Benjamin murmelte leise seine Zieladresse und betrachtete die vor ihm ausgebreitete Landschaft. Die Autobahn schlängelte sich durch saftige Wiesen und Felder, in denen die kleinen Ortschaften wie hinein gemalt wirkten. Schön ist es hier, dachte er. Vielleicht sollte ich meinen nächsten Urlaub im Münsterland verbringen. Sofort sah er sich mit Anja die Radwege zwischen den Feldern entlang radeln. Und bis dahin besäße er auch genügend Kleingeld, träumte Benjamin, nun schon fast wieder beruhigt.

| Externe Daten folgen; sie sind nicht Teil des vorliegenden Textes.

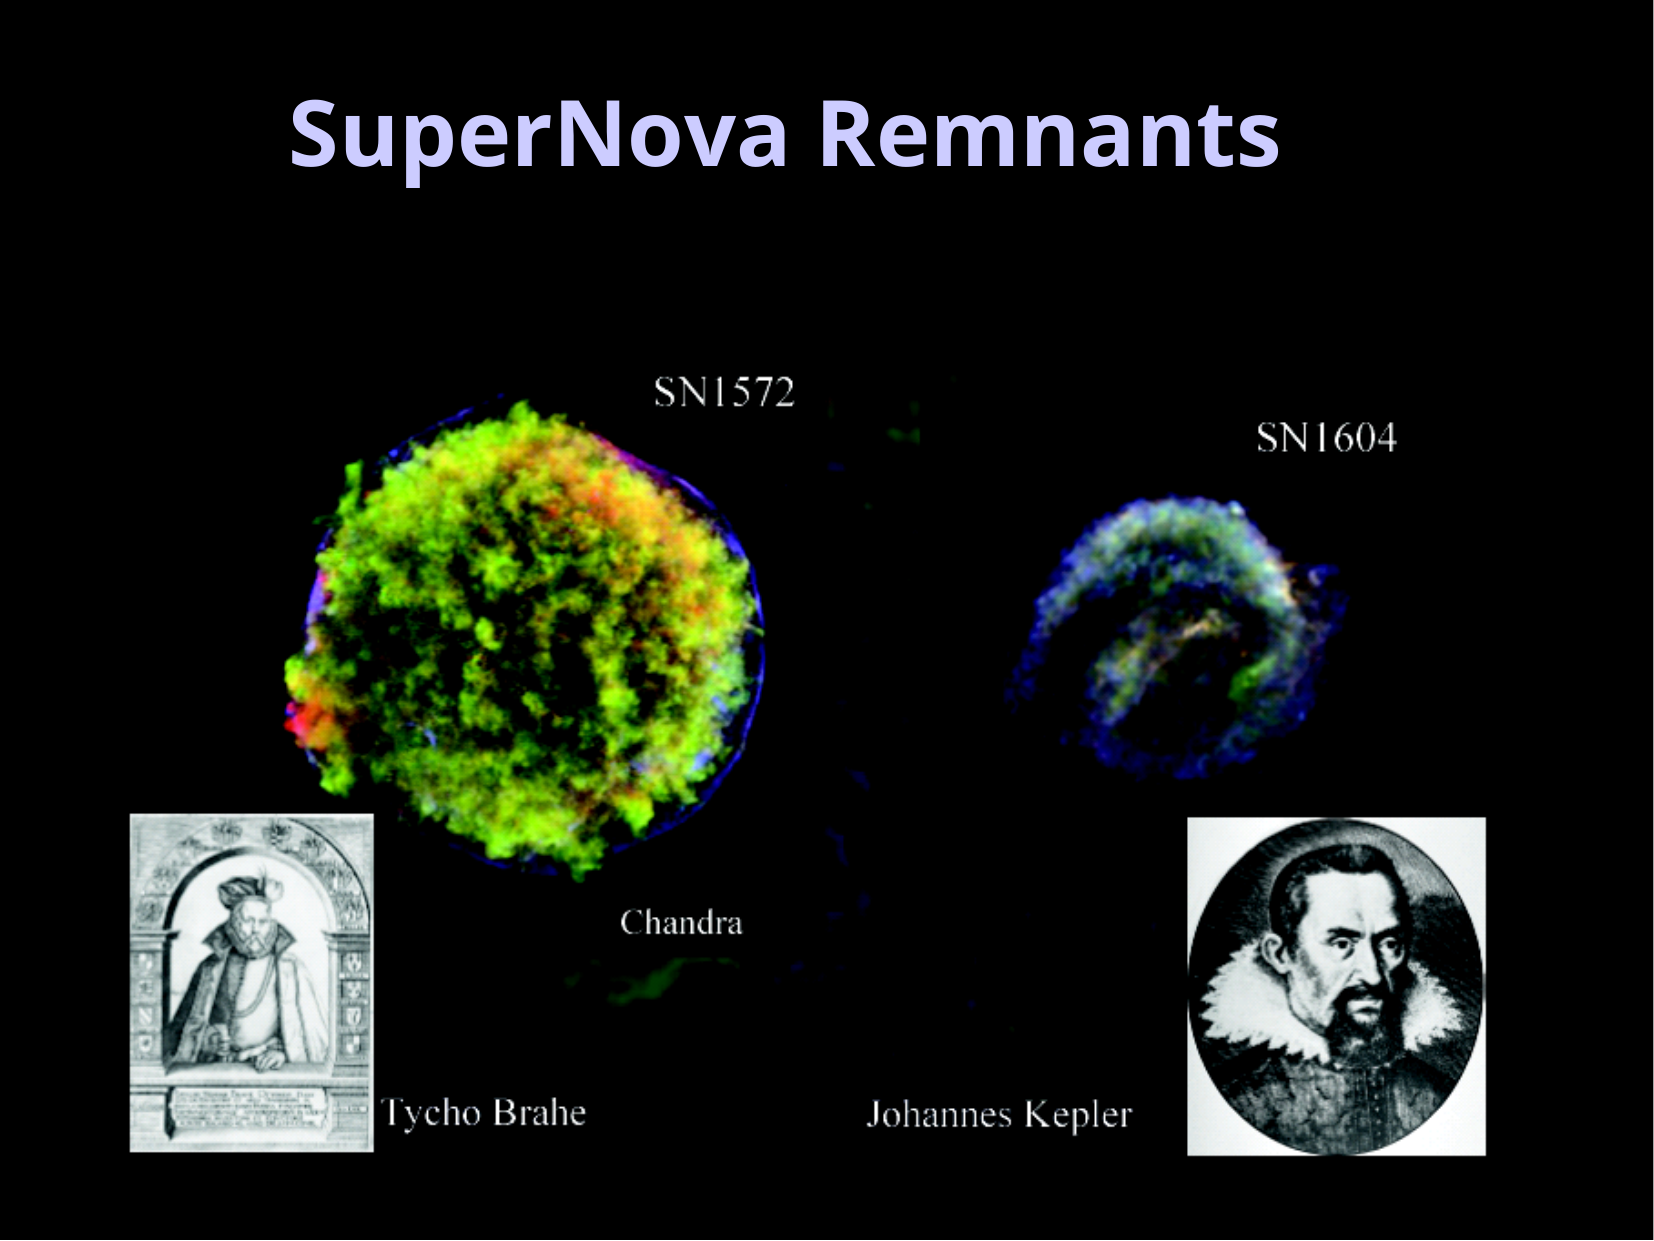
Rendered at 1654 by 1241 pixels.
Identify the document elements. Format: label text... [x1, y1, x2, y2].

title SuperNova Remnants [82, 27, 1489, 235]
picture [123, 330, 1530, 1169]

Da er inzwischen einen kleinen Hunger verspürte, überlegte er, die nächste Raststätte anzusteuern, um sich vielleicht Pommes oder eine Boulette zu kaufen. Gleichzeitig dachte er, dass der Bericht des engagierten Aufpassers vermutlich besser ausfallen würde, wenn er die Strecke ohne weitere Pausen bewältigte. Den unbekannten Auftraggeber würde es freuen. Also bekämpfte Benjamin Krause den kleinen Hunger mit einer Zigarette, straffte seine Schultern und fuhr weiter.

Kurz vor der niederländischen Grenze war seine Ignorier-Taktik endgültig Essig.